Anushree- For me, I think the journey was different because most of the time, I was in India as I was in my 11th and 12th standard when all of this happened. So, I was away from the three of them, during the operation time as well. It was difficult in the sense that I had to make sure that I was also giving strength to my grandmother as I was living with my grandparents. I was trying to be strong in the sense that I didn't want them to think that I was going weak. We were all giving strength to each other. We were all trying to be strong.
But I think that mom, dad, and my brother were very strong throughout and did everything very bravely and managed to come out of it. I feel it was a good thing that I was in India because I don't think I would have been as strong as them.

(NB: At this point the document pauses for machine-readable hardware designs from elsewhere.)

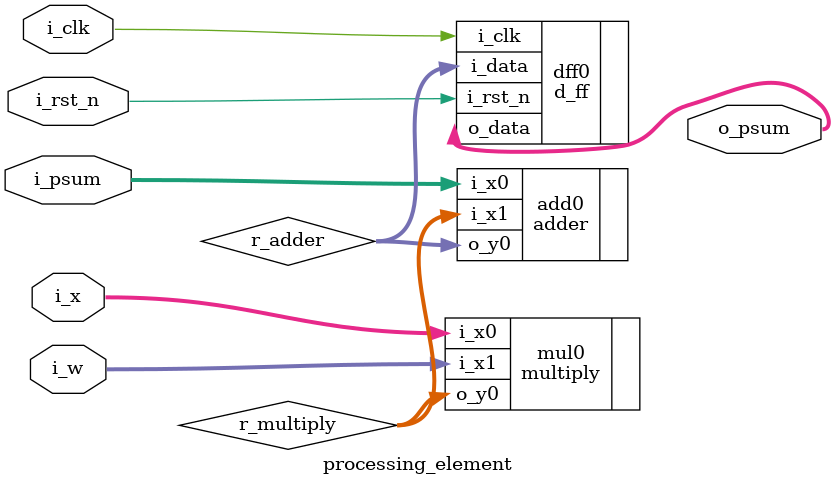
<source format=v>
module processing_element
#(parameter I_X=8, I_W=8, I_PSUM=16, O_PSUM=19, O_MULTIPLY=16, O_ADDER=19, D=19)
(
input i_clk, i_rst_n,
input signed [I_X-1:0] i_x,
input signed [I_W-1:0] i_w,
input signed [I_PSUM-1:0] i_psum,
output signed [O_PSUM-1:0] o_psum);


wire signed [O_MULTIPLY-1:0] r_multiply;
wire signed [O_ADDER-1:0] r_adder;


//description top_module
multiply #(.I_X0(I_X), .I_X1(I_W), .O_Y0(O_MULTIPLY)) 
	mul0(
		.i_x0(i_x),
		.i_x1(i_w),
		.o_y0(r_multiply));
adder #(.I_X0(I_PSUM), .I_X1(O_MULTIPLY), .O_Y0(O_ADDER)) 
	add0 (
		.i_x0(i_psum),
		.i_x1(r_multiply),
		.o_y0(r_adder));
d_ff #(.D(D)) 
	dff0 (
		.i_clk(i_clk),
		.i_rst_n(i_rst_n),
		.i_data(r_adder),
		.o_data(o_psum));


endmodule


</source>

But I am glad that I was there after the operation to help my mom, dad, and brother in the journey.
Now my mom and I have a nice time in creating new innovations, especially when it comes to food items because it's all gluten-free and oil-free, but we still try to make cakes, samosas, and everything for dad so that he doesn't miss out on anything.
Aditya- When the initial diagnosis happened during Holi, I was in Delhi visiting some of my friends. I wasn't in contact with my parents at that time. So, for me, it was a surprise when I came back to Jaipur. But in hindsight, I thought that the timing was excellent time because I was coming to Japan anyway. I had been in the US for three years before that. For me, it didn't feel very real until the Surgery. Even when the initial diagnosis happened, I felt that if at least if I could be with him, it would be something positive for me.
I remember that I didn't really have a very emotional reaction until the day of the Surgery. After the Surgery was over, my mom was staying in the hospital overnight. I came back home alone, and I was in the balcony, and that's when I let out a scream because I was like Yes, We did it, the Surgery was successful! That was the only moment when I let out some real emotion. But I think it's essential to let out your feelings periodically because otherwise it could get suppressed inside you so, which won't be a good thing. I feel that it's important to manage your emotions and to talk to the counselor about how you are feeling throughout the process.